The minimum input on that thing is 36MBH, which is on the high for being able to run low domestic hot water flows- expect the thing to not regulate temperatures well at low flow, or even turn the flame off in summer when the incoming water temps are higher.
36MBH is also above the design heat load of many homes (it is about the heat load of my ~2400' 1920s antique at 0F outdoor temps.) Installing it in any home requires sufficient radiation (or radiation of sufficient thermal mass) to be able to emit over 30MBH at condensing temps. If your heating system is broken up into multiple zones, those conditions must be met for each zone separately. At 120F average water temps (a good condensing temp at which it might actually achieve it's 95% nameplate efficiency) that would take about 150' of fin-tube baseboard.
Without a heat load calculation (preferably room-by-room) it's impossible to say if this (or any other heating device) would be a good fit to your actual heating and hot water needs.

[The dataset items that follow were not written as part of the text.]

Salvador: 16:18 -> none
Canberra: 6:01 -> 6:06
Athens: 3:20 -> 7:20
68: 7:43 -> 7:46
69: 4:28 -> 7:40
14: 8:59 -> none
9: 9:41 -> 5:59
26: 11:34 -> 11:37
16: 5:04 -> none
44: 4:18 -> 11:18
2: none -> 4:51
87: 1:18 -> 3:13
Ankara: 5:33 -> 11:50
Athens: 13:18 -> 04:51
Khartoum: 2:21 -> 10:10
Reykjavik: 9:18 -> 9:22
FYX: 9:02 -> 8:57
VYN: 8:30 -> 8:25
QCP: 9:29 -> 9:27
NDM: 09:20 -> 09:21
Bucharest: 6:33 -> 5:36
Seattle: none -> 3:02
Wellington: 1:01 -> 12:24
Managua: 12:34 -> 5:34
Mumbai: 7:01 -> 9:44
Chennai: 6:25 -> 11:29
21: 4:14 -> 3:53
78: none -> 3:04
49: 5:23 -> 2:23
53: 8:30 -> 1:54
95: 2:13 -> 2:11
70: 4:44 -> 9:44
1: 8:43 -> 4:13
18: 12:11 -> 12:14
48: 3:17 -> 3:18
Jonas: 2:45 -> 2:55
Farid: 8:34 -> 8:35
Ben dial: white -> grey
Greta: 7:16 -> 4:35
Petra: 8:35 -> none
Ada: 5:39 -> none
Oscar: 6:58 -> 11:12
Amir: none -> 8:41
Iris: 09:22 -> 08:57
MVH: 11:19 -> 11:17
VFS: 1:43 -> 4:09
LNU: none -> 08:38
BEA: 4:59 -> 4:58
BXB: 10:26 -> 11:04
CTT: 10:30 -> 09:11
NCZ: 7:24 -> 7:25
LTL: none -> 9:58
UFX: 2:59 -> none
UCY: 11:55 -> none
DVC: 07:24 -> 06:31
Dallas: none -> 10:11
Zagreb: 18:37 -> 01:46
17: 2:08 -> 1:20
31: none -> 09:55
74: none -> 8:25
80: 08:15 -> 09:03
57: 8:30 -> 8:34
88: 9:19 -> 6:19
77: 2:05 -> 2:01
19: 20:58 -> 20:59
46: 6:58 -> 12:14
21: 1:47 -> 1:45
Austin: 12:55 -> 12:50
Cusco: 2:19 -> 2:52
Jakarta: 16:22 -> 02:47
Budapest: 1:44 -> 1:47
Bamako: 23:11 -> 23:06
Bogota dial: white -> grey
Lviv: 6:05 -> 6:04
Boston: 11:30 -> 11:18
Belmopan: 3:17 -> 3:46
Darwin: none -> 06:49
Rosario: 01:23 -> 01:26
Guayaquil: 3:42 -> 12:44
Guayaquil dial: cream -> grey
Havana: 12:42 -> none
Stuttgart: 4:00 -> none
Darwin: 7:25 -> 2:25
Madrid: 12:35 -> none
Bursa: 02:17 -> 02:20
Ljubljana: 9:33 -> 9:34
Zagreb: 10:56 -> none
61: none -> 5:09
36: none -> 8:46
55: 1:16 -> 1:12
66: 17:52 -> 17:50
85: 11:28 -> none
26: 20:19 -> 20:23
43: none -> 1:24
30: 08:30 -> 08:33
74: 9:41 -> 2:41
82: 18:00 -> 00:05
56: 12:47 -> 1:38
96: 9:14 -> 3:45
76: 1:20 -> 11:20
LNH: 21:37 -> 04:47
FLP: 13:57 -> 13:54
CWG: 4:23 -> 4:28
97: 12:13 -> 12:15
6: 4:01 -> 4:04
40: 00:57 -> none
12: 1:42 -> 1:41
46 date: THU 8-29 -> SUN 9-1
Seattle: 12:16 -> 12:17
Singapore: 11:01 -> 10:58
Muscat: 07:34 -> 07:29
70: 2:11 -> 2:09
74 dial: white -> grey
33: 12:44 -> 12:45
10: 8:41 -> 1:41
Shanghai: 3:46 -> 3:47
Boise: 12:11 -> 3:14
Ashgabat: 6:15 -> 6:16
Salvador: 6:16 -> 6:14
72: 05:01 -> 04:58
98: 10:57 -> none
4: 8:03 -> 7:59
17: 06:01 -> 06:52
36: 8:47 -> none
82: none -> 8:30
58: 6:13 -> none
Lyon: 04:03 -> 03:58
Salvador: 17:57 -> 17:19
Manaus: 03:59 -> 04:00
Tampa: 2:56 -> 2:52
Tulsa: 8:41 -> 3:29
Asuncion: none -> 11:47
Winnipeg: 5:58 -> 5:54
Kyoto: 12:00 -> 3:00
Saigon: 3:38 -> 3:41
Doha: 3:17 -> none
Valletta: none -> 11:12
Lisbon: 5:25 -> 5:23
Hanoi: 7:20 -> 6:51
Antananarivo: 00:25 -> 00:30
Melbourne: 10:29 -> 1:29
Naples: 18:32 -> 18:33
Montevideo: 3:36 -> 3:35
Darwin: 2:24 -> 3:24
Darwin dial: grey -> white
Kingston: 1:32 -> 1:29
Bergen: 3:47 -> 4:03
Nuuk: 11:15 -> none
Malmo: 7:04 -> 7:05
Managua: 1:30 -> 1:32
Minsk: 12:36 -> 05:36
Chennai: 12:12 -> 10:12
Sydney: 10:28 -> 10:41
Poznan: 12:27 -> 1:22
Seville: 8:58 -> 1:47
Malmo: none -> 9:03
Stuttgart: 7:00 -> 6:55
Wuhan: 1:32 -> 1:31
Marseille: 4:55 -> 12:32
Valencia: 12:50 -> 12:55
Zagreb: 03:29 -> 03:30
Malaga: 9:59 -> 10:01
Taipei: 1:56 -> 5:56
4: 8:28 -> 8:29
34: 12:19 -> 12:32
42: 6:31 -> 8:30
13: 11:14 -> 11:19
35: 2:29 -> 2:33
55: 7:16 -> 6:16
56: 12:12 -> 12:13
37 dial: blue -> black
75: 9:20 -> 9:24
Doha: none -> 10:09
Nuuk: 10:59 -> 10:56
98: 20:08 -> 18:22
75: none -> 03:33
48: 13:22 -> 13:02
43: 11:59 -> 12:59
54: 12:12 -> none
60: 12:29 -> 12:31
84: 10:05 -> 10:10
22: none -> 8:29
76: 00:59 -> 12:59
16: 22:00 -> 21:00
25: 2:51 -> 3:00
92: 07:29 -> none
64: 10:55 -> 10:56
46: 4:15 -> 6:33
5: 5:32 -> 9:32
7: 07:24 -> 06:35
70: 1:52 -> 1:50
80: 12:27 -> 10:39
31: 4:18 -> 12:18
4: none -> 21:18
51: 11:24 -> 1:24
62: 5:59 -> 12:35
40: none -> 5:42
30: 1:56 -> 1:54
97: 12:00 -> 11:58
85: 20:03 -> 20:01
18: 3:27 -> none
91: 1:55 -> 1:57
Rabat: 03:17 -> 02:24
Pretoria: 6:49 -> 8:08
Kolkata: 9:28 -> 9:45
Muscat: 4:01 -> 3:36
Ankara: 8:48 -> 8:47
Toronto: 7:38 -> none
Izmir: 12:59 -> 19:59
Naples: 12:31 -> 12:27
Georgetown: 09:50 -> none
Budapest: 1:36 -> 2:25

Taking four showers in sequence doesn't have to take a monster-sized burner, even in cold-water country. At 2gpm flows a condensing 75,000 BTU/hr burner keeps up forever, and if you have the vertical space for a decent sized drainwater heat exchanger downstream of the shower even a non-condensing 40,000 BTU/hr burner keeps up forever. Sizing hot water storage for the largest tub you have to fill, and using drainwater heat exchangers for maxing out the showering efficiency & capacity is usully the "right" solution for the domestic hot water end. If that hot water storage is an indirect tank fired off a space heating boiler or a standalone tank, or a condensing hot water heater with ports for a space heating loop for the heating end, or something entirely different depends on your actual heat loads and heat emitter type(s)/size(s).
Combi-boilers are rarely ideal, even where they're applicable, but maybe... Only a competent hydronic heating designer willing to do the math would be able to say whether this combi heater has any merit for meeting your loads.